GIVEN DATA
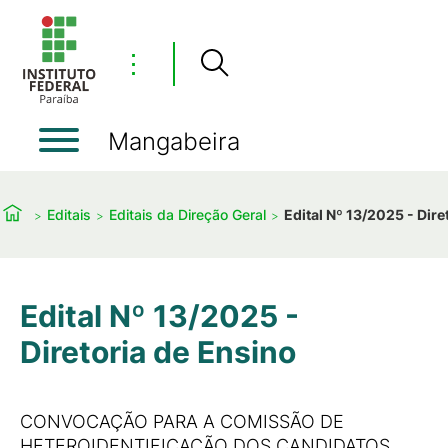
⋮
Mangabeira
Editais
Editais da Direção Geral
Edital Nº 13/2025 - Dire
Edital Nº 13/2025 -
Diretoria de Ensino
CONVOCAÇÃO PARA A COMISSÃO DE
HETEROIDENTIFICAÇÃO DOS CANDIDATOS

==

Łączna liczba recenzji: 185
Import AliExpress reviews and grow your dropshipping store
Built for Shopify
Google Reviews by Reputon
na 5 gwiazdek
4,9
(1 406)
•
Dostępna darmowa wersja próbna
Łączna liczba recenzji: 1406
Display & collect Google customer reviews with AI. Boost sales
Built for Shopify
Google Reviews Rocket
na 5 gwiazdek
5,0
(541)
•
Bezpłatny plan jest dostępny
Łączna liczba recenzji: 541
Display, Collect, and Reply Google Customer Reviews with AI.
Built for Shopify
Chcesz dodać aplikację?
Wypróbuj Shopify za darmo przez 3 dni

==

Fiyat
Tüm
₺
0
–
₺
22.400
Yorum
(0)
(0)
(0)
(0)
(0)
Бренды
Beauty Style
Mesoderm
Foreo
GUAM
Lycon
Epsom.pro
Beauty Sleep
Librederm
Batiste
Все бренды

WHAT THE EXERCISE ASKS
Above are the entries; copy every line among them that contains the word "recenzji".

ANSWER SECTION
Łączna liczba recenzji: 185
Łączna liczba recenzji: 1406
Łączna liczba recenzji: 541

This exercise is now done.